AIM OF THE EXERCISE: Only one portion of the data is to be written out: from the line bearing "change liraglutide group" through the line bearing "Table 1. Model". Write it exactly as it appears.

ENTRIES PROVIDED:
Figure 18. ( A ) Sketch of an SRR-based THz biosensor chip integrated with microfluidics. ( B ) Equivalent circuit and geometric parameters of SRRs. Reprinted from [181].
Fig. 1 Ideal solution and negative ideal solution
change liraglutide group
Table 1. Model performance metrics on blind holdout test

==

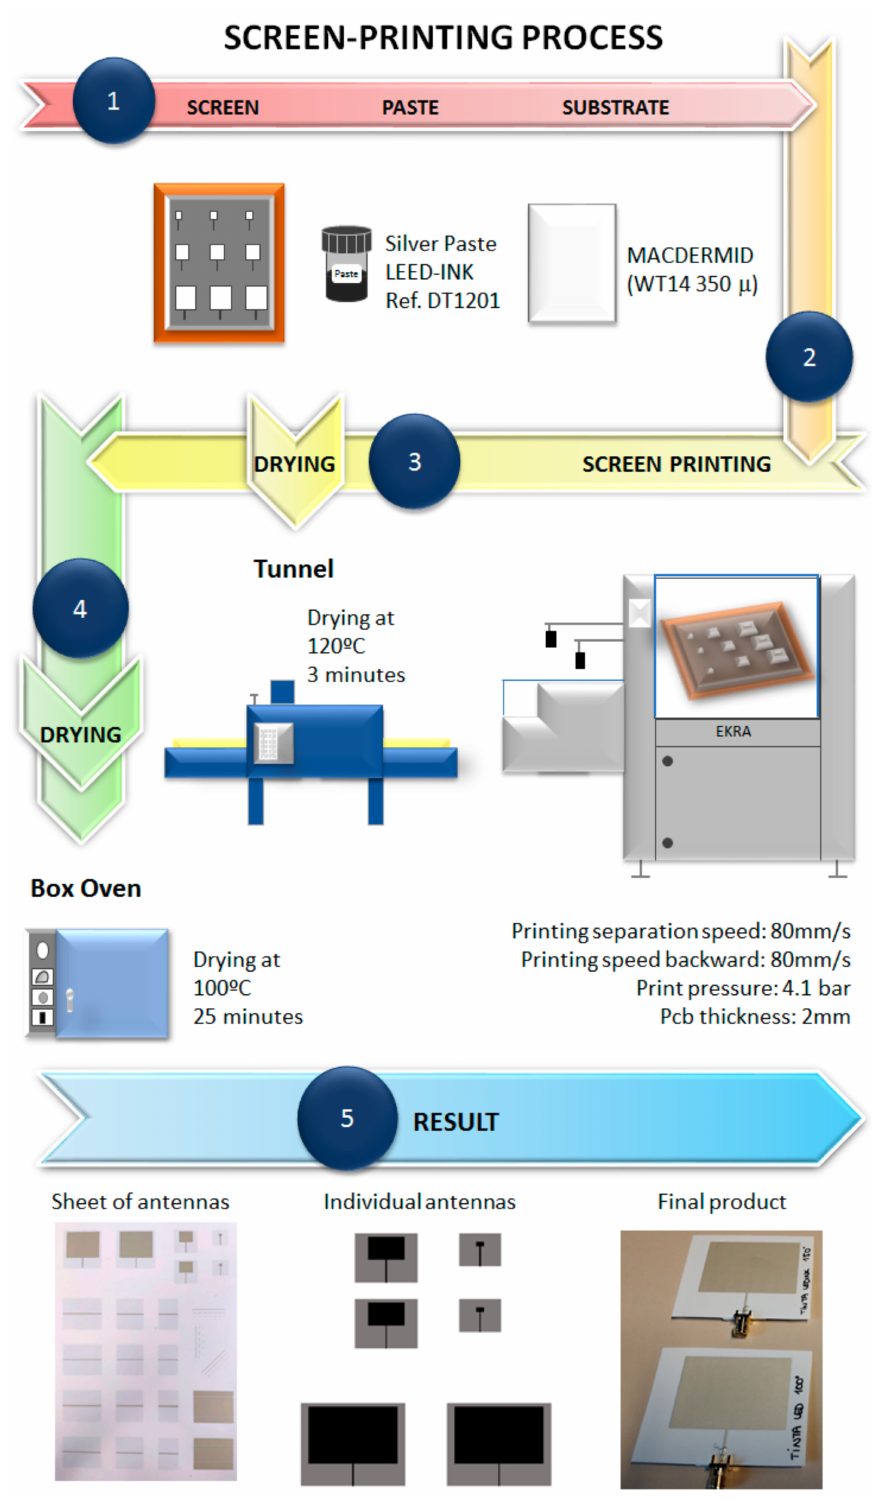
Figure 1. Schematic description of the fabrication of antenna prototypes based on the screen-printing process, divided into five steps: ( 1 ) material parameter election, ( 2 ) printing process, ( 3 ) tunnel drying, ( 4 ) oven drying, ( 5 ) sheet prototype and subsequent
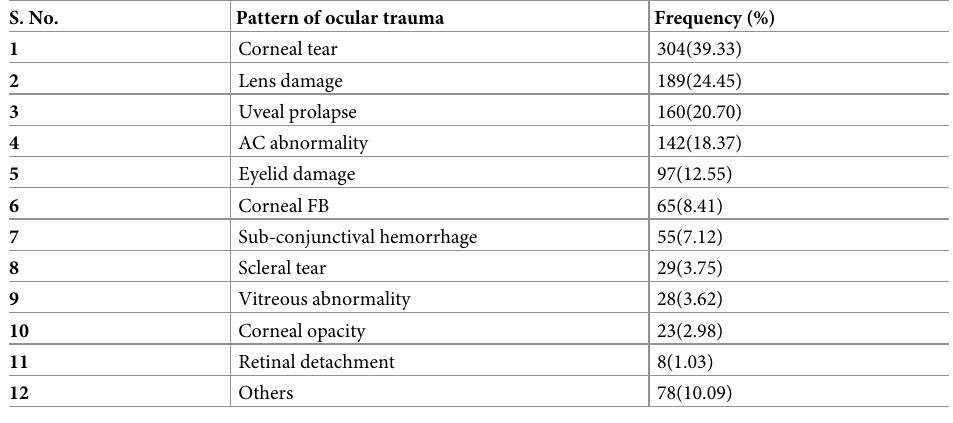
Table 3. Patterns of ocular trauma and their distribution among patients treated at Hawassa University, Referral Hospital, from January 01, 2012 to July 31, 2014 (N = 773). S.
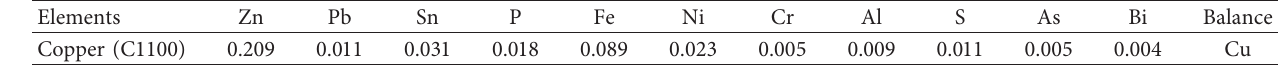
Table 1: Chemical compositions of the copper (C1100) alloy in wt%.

ANSWER:
change liraglutide group
Table 1. Model performance metrics on blind holdout test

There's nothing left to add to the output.